Recensione Libro Le dimissioni di Osvaldo Giustozzi

Si sentiva come se l’avessero avvelenato e poi derubato della vita al costo di uno stipendio mensile, preso a schiaffi con inutili sensi di colpa e confuso con una morale per cui dignità e nobiltà d’animo passano attraverso un terzo della vita dedicato a far arricchire gli altri.
Recensione Libro Le dimissioni di Osvaldo Giustozzi

Prezzo: € 5,49

Di cosa parla Le dimissioni di Osvaldo Giustozzi di Roberto Del Balzo

Le dimissioni di Osvaldo Giustozzi è un libro scritto da Roberto Del Balzo pubblicato nel 2015 dalla casa editrice Streetlib.

Al centro della storia ritroviamo la vita privata di Osvaldo Giustozzi, un uomo di quasi cinquantanni che dopo aver lavorato per dieci anni nella redazione di Rivality Squadre, arriva a prendere una decisione ponderata ma comunque difficile: presentare le sue dimissioni.

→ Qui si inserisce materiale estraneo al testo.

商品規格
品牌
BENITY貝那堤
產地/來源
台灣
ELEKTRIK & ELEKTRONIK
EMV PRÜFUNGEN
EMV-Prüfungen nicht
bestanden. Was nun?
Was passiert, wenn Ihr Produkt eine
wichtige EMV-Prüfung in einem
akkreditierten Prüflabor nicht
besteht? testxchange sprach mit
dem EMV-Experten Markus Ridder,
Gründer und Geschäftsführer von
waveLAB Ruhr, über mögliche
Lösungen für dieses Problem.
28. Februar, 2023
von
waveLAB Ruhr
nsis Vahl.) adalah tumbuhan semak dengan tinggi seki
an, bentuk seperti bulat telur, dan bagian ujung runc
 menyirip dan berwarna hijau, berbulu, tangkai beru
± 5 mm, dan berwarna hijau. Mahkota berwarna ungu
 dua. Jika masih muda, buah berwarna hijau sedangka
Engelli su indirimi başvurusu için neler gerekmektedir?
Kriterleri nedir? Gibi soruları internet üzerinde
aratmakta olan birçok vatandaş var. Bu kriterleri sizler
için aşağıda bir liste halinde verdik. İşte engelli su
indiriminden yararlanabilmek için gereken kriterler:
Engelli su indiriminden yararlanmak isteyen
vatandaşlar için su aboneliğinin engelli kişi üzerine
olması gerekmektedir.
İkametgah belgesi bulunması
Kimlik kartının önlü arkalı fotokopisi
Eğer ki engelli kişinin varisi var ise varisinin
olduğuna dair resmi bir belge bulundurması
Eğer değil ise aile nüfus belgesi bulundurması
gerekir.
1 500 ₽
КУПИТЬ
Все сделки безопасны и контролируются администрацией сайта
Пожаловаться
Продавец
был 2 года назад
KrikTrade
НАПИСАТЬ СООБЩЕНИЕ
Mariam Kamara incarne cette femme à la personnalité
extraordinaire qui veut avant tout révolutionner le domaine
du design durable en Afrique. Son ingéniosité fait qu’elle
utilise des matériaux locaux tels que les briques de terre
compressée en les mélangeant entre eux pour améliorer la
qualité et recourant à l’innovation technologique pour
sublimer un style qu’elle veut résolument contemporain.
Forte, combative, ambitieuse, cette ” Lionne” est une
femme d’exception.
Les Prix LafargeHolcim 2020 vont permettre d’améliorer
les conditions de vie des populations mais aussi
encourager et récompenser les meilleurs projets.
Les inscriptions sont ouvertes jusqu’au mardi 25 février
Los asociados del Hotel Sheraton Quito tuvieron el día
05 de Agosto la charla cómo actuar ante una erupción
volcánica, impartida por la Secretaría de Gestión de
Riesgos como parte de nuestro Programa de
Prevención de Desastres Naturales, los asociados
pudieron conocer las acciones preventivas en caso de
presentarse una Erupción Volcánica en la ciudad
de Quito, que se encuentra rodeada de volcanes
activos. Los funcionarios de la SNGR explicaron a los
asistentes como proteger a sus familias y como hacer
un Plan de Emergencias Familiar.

La scelta ovviamente non è presa a cuor leggero, Osvaldo Giustozzi non è un giovanotto a cui qualcuno proporrà un contratto nuovo di lavoro in poco tempo, ma le dimissioni sono il passo necessario quando guardandosi attorno l’uomo capisce come sia diventata la sua realtà.

Il mondo mette insieme quotidianità stressanti e ripetitive, basta guardarsi attorno per capire come tutto si basi sulla necessità e il ricatto, come non ci sia più equilibrio tra il tempo dedicato alla vita privata e quella utilizzata per lavorare, mentre si perde di vista l’essenziale e si smette di prendersi cura della propria anima.

L’uomo è sdegnato da ciò che accade, è stressato e non condivide neppure con la moglie la decisione che sta per mettere in atto. Certo, ci sarà sempre chi gli rinfaccerà di aver fatto una scelta azzardata, persino infelice, ma Osvaldo Giustozzi, seppur consapevole che c’è chi sta peggio di lui, sa di dover fare qualcosa per se stesso.

Il tempo che ha a disposizione non gli basta più, c’è bisogno di dedicarsi ad altro, prendersi cura di sé, avere pensieri lineari e felici non di angoscia e terrore.

Le belle riflessioni che fa lo scrittore Roberto Del Balzo nel suo libro, sono un monito per il lettore del libro Le dimissioni di Osvaldo Giustozzi, che messo di fronte all’evidenza di un futuro senza passato, senza emozioni forti se non quelle negative legate al lavoro e alla necessità di avere uno stipendio, capisce di dover guardare alla propria vita diversamente.

Il lettore si troverà al fianco di quest’uomo esasperato, che ha deciso di consegnare di lunedì, forse il giorno peggiore per i lavoratori, la sua lettera di dimissioni. Sarà accanto a lui che il lettore vivrà i momenti che precedono le dimissioni, che se da una parte forse lo accompagneranno al patibolo, dall’altra lo sosterranno nel suo percorso che conduce alla liberazione tanto agognata.

Osvaldo Giustozzi quindi non sarà da solo e molti di voi capiranno a fondo le ragioni della sua scelta, inoltre ascoltando i suoi pensieri e le varie riflessioni che farà sul suo passato, su come siano cambiate le cose, sui suoi desideri e necessità.

Potrete fare assieme a lui il resoconto della vostra esistenza, che di certo non sarà così diversa da quella di un qualsiasi lavoratore degli ultimi anni, che portano a questo modo di vivere: “Ultimamente gli incubi arrivavano sempre più spesso e quando sparivano prendevano il loro posto pensieri sempre più frequenti sul tempo passato, un tempo di cui sentiva di non aver mai saputo tenere le redini.”

Ho trovato il libro Le dimissioni di Osvaldo Giustozzi interessante per la tematica trattata e per il modo in cui Roberto Del Balzo è riuscito a raccontare un’esistenza ordinaria con cura facendo anche attenzione all’aspetto psicologico ed emotivo del protagonista.